Nella pagina sul romanzo "Il racconto dell'ancella", qual è l'unico compito di Offred nella Repubblica di Galaad?

== PAGINA ==
----------

Sinossi di “The Handmaid’s Tale“: In un mondo devastato dalle radiazioni atomiche, gli Stati Uniti sono diventati uno stato totalitario, basato sul controllo del corpo femminile. Offred, la donna che appartiene a Fred, ha solo un compito nella neonata Repubblica di Galaad (o Gilead): garantire una discendenza all’élite dominante. Il regime monoteocratico tipico di questa società del futuro, infatti, è fondato sullo sfruttamento delle cosiddette ancelle, le uniche donne che dopo la catastrofe sono ancora in grado di procreare. Ma anche lo stato più repressivo non riesce a schiacciare i desideri e da questo dipenderà la possibilità e, forse, il successo di una ribellione.
Stiamo parlando del libro di Margaret Atwood, del 1985, “Il racconto dell’ancella”.
Un libro rivoluzionario per l’epoca ma che mai come oggi risulta attuale se si parla di libertà, uguaglianza e diritti. Già reso film nel 1990, con Natasha Richardson nei panni della protagonista, nel 2017 ha avuto inizio la serie, “The Handmaid’s Tale”, tratta dal romanzo. Prodotta da Hulu, la serie è arrivata oggi alla quarta stagione e la stessa Atwood collabora come consulente al lavoro di produzione per far sì che non si perda il senso del suo romanzo.

----------

[Elenchi delle posizioni degli elementi]
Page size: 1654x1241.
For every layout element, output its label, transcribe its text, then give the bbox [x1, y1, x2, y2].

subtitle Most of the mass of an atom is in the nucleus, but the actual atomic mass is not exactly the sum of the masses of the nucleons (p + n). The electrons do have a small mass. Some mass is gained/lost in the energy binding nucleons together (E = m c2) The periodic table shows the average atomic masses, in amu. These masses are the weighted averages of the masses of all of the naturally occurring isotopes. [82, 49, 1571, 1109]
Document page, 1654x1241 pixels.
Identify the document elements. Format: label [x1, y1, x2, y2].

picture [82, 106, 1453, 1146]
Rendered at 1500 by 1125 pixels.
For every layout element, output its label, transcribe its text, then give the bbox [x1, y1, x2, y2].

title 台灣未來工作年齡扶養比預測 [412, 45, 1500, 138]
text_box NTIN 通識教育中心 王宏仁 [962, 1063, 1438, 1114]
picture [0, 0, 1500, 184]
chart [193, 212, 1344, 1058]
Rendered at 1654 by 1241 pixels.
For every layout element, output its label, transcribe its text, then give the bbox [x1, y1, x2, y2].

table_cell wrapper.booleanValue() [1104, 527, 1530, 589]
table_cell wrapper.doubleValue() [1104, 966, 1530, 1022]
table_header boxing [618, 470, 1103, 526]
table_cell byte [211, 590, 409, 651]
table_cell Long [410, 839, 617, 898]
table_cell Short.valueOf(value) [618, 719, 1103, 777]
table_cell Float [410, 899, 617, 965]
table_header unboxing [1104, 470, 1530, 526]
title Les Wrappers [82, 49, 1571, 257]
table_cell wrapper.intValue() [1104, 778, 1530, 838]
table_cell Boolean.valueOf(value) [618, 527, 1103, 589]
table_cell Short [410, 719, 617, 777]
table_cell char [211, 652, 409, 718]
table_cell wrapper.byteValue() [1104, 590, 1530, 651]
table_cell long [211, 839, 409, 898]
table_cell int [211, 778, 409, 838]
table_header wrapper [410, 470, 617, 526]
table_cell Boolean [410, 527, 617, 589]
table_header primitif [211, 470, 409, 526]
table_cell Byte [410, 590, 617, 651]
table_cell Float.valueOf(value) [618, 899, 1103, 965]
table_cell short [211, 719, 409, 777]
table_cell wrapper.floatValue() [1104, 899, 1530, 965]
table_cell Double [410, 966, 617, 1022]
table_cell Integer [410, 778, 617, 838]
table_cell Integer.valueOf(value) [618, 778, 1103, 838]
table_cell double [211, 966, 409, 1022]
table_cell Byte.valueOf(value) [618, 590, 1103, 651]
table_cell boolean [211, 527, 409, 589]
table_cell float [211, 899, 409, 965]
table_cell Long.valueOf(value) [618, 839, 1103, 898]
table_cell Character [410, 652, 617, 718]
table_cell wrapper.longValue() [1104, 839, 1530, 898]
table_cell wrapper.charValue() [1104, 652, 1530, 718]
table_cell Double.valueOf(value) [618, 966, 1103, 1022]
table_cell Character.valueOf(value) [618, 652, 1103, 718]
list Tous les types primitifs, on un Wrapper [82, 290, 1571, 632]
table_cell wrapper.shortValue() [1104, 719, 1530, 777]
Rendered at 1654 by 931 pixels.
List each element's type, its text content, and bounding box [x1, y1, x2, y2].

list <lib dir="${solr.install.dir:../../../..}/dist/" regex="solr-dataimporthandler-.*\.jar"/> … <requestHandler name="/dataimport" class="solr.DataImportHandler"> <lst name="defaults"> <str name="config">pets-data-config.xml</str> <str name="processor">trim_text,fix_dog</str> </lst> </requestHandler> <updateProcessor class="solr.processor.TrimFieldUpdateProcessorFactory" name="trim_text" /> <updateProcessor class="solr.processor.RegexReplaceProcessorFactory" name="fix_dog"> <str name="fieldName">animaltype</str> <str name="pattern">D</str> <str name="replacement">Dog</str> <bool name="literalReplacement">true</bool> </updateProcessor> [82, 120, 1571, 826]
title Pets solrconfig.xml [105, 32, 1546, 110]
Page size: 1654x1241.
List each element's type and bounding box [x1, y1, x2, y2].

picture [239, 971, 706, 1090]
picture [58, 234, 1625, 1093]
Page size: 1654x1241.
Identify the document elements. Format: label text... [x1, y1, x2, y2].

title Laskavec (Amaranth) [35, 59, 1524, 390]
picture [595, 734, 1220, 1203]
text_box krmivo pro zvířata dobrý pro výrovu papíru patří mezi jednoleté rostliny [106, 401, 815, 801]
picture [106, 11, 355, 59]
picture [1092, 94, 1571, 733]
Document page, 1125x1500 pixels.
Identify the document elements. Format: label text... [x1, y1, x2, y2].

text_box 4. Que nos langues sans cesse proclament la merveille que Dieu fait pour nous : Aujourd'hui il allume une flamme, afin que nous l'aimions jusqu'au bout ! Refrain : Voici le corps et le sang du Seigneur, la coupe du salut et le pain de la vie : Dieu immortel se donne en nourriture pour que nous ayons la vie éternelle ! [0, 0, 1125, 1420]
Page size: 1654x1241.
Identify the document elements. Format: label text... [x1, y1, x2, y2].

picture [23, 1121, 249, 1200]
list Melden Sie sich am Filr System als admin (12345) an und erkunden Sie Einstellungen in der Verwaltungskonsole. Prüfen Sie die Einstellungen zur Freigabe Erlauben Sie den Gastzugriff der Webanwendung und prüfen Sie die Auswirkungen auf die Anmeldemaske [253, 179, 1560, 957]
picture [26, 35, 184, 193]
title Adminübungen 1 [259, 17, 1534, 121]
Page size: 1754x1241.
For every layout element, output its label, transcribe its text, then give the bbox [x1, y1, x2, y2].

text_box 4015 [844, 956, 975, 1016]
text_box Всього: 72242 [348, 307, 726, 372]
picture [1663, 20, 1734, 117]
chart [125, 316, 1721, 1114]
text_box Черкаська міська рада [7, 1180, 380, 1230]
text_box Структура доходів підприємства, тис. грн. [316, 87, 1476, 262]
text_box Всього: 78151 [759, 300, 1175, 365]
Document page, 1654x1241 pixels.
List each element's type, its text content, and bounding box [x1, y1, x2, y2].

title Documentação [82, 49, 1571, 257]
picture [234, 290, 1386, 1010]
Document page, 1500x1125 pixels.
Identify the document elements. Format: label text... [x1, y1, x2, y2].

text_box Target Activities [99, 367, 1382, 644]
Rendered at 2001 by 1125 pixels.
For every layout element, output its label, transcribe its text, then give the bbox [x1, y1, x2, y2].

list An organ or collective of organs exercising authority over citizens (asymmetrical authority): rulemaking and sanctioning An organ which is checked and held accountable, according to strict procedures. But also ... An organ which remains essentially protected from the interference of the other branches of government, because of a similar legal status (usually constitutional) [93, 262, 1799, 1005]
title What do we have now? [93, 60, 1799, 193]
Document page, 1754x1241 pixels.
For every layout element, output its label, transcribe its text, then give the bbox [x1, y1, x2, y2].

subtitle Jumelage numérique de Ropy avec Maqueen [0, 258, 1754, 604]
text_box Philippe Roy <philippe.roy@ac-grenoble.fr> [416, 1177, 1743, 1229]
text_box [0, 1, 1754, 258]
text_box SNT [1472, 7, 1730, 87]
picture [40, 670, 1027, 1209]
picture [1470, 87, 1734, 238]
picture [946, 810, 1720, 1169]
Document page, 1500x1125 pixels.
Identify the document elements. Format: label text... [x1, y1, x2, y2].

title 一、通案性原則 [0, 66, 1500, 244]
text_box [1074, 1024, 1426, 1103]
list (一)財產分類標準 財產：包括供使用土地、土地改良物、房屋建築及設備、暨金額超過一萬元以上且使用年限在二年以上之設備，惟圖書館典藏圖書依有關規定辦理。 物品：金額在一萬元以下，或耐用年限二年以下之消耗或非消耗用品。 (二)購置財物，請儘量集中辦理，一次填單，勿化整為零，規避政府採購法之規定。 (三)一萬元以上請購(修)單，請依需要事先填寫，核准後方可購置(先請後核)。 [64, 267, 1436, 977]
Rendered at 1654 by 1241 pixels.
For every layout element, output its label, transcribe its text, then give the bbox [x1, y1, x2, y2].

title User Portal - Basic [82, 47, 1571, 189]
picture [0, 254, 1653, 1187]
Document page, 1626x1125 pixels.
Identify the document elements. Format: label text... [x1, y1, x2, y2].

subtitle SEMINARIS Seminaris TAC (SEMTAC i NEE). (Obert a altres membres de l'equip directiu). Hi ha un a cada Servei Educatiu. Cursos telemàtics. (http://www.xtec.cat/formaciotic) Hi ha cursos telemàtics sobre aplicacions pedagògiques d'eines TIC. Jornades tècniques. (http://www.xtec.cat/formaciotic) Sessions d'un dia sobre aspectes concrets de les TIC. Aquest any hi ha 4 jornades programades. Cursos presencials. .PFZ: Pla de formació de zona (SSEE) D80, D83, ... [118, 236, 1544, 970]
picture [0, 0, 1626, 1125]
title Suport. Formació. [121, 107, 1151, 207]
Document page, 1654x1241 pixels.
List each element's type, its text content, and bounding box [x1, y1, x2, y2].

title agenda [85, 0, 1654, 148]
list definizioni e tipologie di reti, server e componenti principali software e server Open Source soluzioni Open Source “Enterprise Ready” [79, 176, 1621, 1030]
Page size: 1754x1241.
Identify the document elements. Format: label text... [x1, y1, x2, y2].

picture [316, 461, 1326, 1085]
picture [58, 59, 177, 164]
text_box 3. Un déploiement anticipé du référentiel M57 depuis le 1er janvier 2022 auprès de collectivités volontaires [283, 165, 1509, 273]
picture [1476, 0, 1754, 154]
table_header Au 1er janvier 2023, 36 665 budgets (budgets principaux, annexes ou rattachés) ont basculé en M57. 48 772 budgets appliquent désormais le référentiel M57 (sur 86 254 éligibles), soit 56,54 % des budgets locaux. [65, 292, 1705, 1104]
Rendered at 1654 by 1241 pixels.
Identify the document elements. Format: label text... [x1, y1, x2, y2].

----------

== RISULTATO ATTESO ==
Garantire una discendenza all'élite dominante.